__What to work on__
Locate each line in the items below that contains the word "Banyumas" and copy it out. Case counts.

__The input__
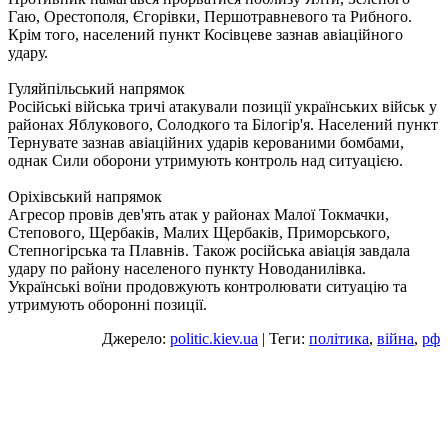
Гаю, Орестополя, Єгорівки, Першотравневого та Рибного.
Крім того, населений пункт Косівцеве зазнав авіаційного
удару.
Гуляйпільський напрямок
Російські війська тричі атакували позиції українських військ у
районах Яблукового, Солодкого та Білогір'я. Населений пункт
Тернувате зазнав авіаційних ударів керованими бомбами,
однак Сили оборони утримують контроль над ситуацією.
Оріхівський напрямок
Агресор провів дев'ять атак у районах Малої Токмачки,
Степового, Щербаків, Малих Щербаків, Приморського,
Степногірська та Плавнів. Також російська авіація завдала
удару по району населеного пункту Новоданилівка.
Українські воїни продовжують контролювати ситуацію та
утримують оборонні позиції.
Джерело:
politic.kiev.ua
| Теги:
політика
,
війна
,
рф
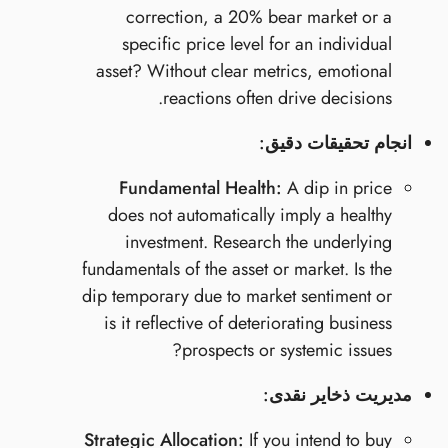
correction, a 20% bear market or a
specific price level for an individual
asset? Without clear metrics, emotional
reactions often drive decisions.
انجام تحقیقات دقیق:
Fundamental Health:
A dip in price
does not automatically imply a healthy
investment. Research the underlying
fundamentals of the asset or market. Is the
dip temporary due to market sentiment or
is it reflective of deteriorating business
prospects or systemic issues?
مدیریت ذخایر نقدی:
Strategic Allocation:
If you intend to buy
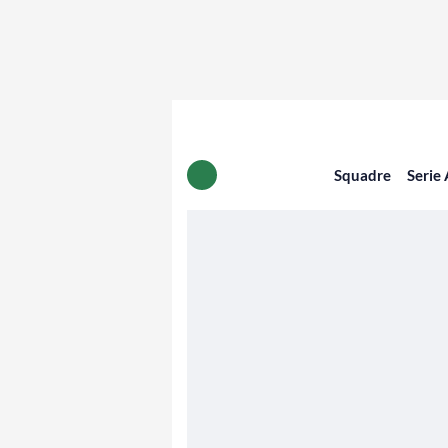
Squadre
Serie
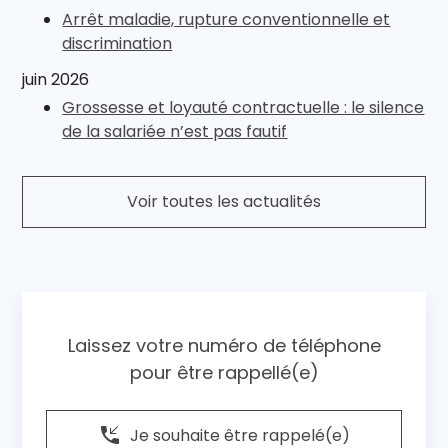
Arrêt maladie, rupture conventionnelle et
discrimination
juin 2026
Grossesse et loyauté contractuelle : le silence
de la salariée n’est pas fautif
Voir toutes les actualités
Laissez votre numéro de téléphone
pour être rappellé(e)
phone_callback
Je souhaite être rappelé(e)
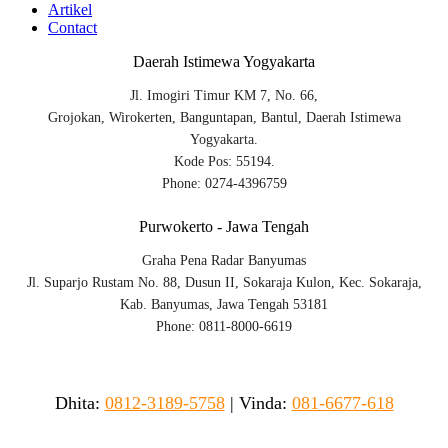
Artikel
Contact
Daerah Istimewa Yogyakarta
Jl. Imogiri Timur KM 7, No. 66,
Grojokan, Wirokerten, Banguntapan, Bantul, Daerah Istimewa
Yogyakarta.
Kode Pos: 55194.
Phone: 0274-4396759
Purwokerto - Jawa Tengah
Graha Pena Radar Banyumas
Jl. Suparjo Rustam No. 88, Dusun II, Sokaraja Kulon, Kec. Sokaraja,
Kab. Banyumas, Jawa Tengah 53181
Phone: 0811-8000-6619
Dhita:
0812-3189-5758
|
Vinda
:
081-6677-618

---

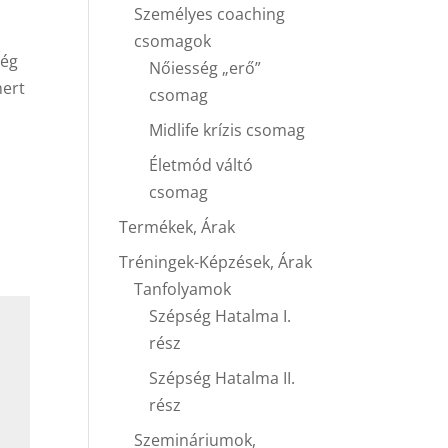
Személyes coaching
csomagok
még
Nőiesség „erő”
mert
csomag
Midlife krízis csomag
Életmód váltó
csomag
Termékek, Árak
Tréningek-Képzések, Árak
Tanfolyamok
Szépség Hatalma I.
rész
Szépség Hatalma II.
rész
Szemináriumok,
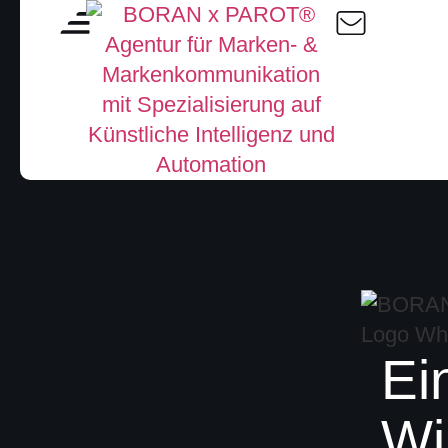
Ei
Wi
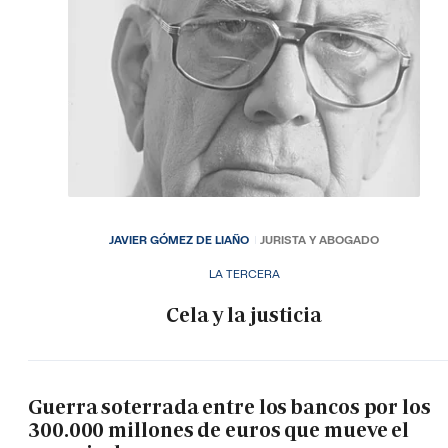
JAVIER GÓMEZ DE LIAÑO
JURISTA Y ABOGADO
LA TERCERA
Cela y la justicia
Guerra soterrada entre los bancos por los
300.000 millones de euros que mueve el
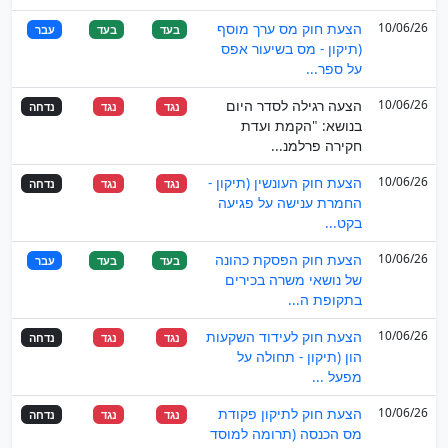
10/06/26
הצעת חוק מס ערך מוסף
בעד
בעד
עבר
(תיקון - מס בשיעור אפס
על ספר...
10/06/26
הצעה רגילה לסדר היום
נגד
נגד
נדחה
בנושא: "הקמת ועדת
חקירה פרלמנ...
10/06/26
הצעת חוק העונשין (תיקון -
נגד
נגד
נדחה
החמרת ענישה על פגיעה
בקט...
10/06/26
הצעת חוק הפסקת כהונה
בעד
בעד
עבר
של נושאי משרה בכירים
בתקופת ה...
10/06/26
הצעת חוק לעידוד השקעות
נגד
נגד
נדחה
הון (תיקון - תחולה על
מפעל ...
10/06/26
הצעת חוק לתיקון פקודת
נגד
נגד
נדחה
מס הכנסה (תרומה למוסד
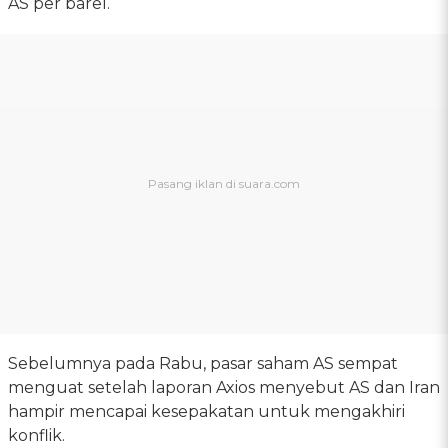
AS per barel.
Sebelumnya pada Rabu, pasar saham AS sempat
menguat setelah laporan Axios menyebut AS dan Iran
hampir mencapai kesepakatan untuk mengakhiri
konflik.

__Task result__
Graha Pena Radar Banyumas
Kab. Banyumas, Jawa Tengah 53181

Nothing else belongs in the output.